M., et al. “The Anterior Cingulate Cortex Is Necessary for Forming Prosocial Preferences from

Vicarious Reinforcement in Monkeys.” PLOS Biology, Public Library of Science, 12 June

2020).

Although they do know the main part of our brain that is instituted with socializing is the

medial frontal cortex, anterior cingulate cortex and etc. (Basile, Benjamin M., et al. “The

Anterior Cingulate Cortex Is Necessary for Forming Prosocial Preferences from Vicarious

Reinforcement in Monkeys.” PLOS Biology, Public Library of Science, 12 June 2020). I don’t

like how they experimented on monkeys just to test their theories of whether they will change

socially. I do admit though that we would not be able to figure out about the world if we didn’t.
After the surgery, they started to do some social testing. They wanted to see if the

monkeys would do anything socially different. They mainly focused on “A visual cue on the

screen rotated to signal juice outcome: reward to self (“Self”), reward to the other monkey

(“Other”), or reward to neither monkey (“Neither”)” (Basile, Benjamin M., et al. “The Anterior

Cingulate Cortex Is Necessary for Forming Prosocial Preferences from Vicarious Reinforcement

in Monkeys.” PLOS Biology, Public Library of Science, 12 June 2020). To test these three

outcomes they used a treat, which was Juice to help make the monkeys make the decision. I

don’t think that was a good idea. Monkeys don’t normally drink juice so I find that a bit

ridiculous. They should have used a banana.

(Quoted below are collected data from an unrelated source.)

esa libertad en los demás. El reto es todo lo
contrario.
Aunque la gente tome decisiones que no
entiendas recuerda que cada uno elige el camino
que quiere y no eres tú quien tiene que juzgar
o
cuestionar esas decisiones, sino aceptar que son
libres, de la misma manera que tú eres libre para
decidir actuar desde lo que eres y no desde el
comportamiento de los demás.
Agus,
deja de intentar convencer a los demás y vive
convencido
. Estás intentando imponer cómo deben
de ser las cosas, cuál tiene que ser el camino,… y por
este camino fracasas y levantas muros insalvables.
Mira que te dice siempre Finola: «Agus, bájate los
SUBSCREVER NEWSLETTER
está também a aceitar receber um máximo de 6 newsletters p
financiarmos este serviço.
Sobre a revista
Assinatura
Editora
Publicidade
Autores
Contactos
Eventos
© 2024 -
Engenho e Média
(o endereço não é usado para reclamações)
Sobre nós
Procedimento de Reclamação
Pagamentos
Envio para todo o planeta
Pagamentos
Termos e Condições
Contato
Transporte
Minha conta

The results of the testing “all 6 actor monkeys showed a reliable prosocial preference for

other trials over neither trials and the magnitude of this preference did not differ between the

groups designated to serve as controls or receive surgery” (Basile, Benjamin M., et al. “The

Anterior Cingulate Cortex Is Necessary for Forming Prosocial Preferences from Vicarious

Reinforcement in Monkeys.” PLOS Biology, Public Library of Science, 12 June 2020). So

nothing really has changed. All of the 6 monkeys that did the surgery still were sociably positive

and the ones who didn’t or the control group were also still sociably positive.

Interestingly enough though are the rare monkeys that were more negatively social.

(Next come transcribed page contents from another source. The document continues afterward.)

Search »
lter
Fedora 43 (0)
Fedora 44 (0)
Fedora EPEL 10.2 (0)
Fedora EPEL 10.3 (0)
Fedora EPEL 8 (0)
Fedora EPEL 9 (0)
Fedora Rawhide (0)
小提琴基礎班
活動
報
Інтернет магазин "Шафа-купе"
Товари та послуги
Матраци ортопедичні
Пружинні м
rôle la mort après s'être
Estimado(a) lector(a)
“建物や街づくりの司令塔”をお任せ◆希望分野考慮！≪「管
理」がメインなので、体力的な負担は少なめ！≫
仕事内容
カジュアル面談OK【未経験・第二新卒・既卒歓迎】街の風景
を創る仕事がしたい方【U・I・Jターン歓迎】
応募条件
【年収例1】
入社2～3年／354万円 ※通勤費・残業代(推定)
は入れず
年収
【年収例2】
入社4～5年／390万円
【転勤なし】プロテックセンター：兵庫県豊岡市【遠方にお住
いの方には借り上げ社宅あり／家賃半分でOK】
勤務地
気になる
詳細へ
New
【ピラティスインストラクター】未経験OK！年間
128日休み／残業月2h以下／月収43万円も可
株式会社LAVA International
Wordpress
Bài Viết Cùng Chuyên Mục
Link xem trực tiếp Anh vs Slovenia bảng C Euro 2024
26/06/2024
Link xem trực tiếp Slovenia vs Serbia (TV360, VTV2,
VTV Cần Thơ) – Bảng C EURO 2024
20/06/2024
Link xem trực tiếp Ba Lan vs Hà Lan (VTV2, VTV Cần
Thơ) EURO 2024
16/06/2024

Meaning there more of neither or other. I found it fascinating that “Monkeys without prosocial

preferences after ACC lesions still showed pupil size differences on other versus neither trials”

(Basile, Benjamin M., et al. “The Anterior Cingulate Cortex Is Necessary for Forming Prosocial

Preferences from Vicarious Reinforcement in Monkeys.” PLOS Biology, Public Library of

Science, 12 June 2020). While, they might have learned that the pupils are bigger on the negative

social monkeys they didn’t learn as much as they should of in this experiment. If they are going
to do this again. I suggest not. Brain surgery may influence your social preference when

changed, but there is also genetic factors that plays in part. As well as behavior. All these

influence the monkey’s behavior if they are really going to be positively social or negatively

social.
Work cited

Basile, Benjamin M., et al. “The Anterior Cingulate Cortex Is Necessary for Forming Prosocial

Preferences from Vicarious Reinforcement in Monkeys.” PLOS Biology, Public Library of

Science, 12 June 2020, journals.plos.org/plosbiology/article?